• [EXERCISE REQUIREMENTS]:
Copy the lines below, please, starting with the one that contains "hfov_deg: 41.8" and ending with the last. Pictures stay out.

• [DATA SHOWN]:
::::::::::
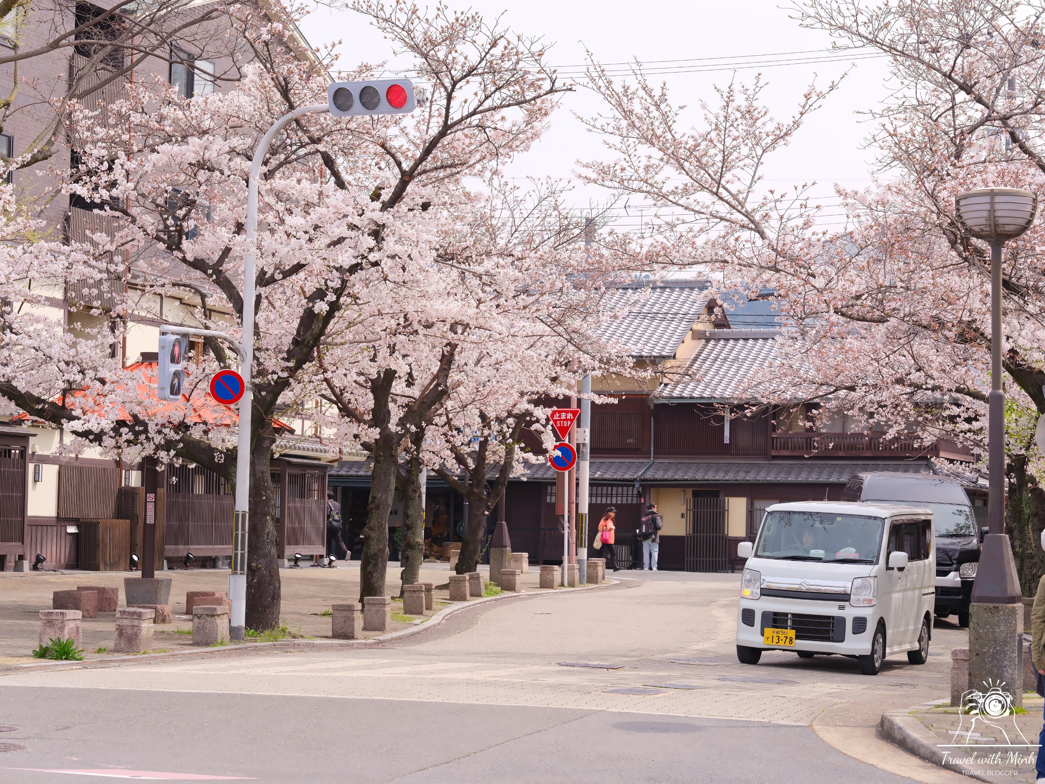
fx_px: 2626
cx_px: 522
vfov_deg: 17.0
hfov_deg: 22.5
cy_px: 392
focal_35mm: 87
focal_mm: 110
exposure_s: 1/200
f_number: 8
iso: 320
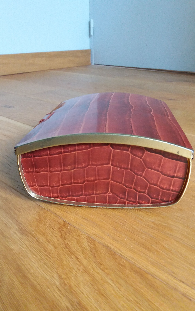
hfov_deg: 41.8
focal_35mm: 30
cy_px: 156
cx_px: 101
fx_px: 255
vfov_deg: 62.9
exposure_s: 1/17
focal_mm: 3.7
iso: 200
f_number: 1.9
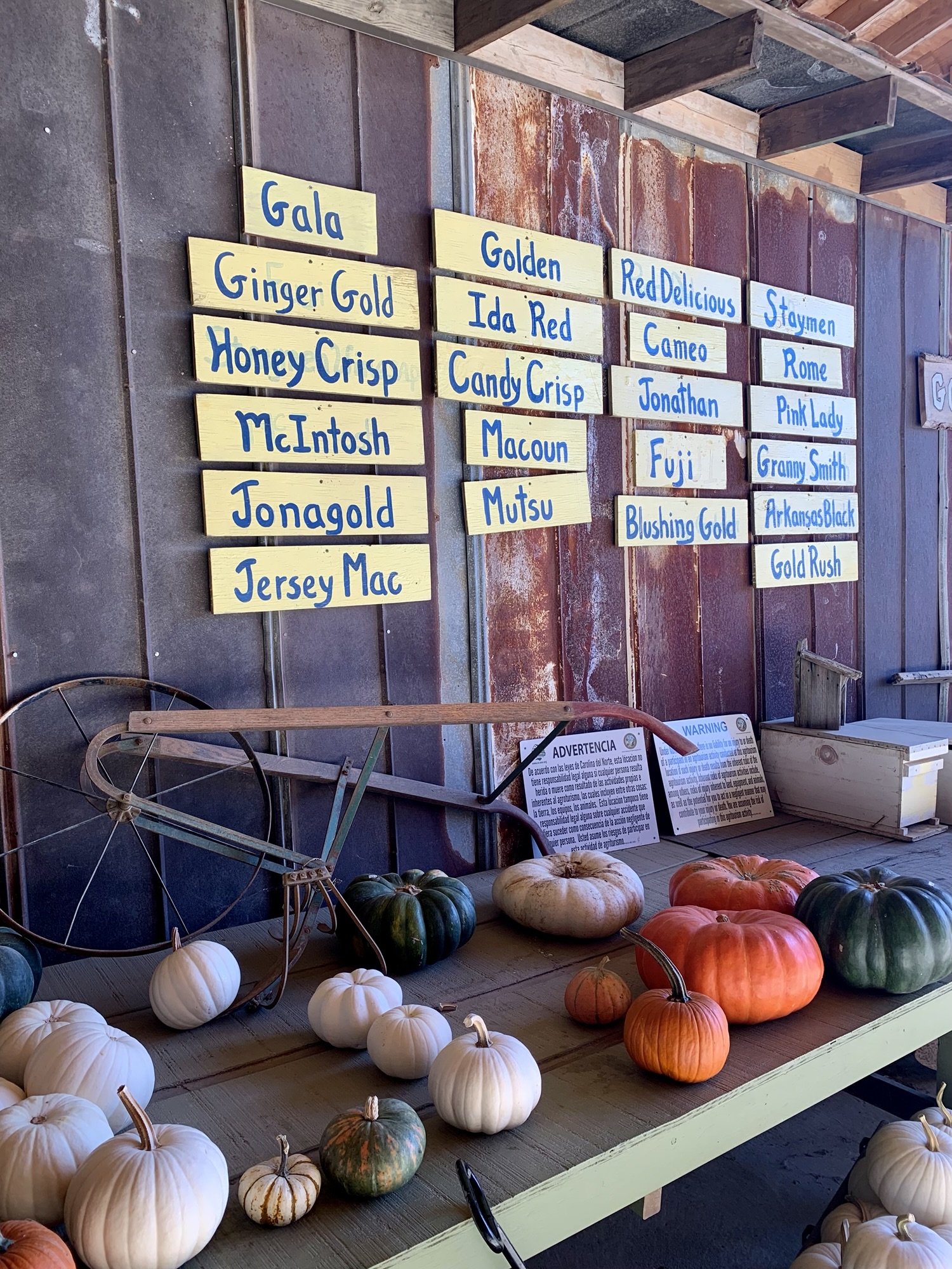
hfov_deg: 53.1
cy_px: 634
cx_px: 476
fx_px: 953
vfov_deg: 67.3
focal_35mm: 26
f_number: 1.8
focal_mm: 4.25
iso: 32
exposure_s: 1/120
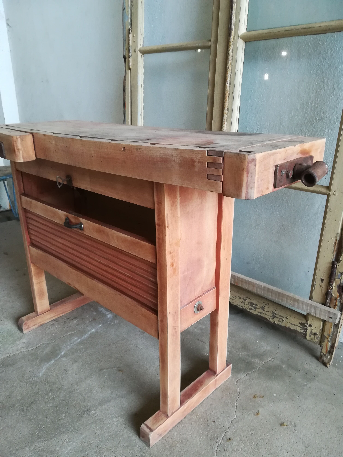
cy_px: 228
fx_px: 344
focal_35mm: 26
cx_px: 172
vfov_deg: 67.3
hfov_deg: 53.1
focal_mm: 3.83
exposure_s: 1/33.3
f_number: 2.2
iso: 250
::::::::::
• [WRITTEN REPLY]:
hfov_deg: 41.8
focal_35mm: 30
cy_px: 156
cx_px: 101
fx_px: 255
vfov_deg: 62.9
exposure_s: 1/17
focal_mm: 3.7
iso: 200
f_number: 1.9
hfov_deg: 53.1
cy_px: 634
cx_px: 476
fx_px: 953
vfov_deg: 67.3
focal_35mm: 26
f_number: 1.8
focal_mm: 4.25
iso: 32
exposure_s: 1/120
cy_px: 228
fx_px: 344
focal_35mm: 26
cx_px: 172
vfov_deg: 67.3
hfov_deg: 53.1
focal_mm: 3.83
exposure_s: 1/33.3
f_number: 2.2
iso: 250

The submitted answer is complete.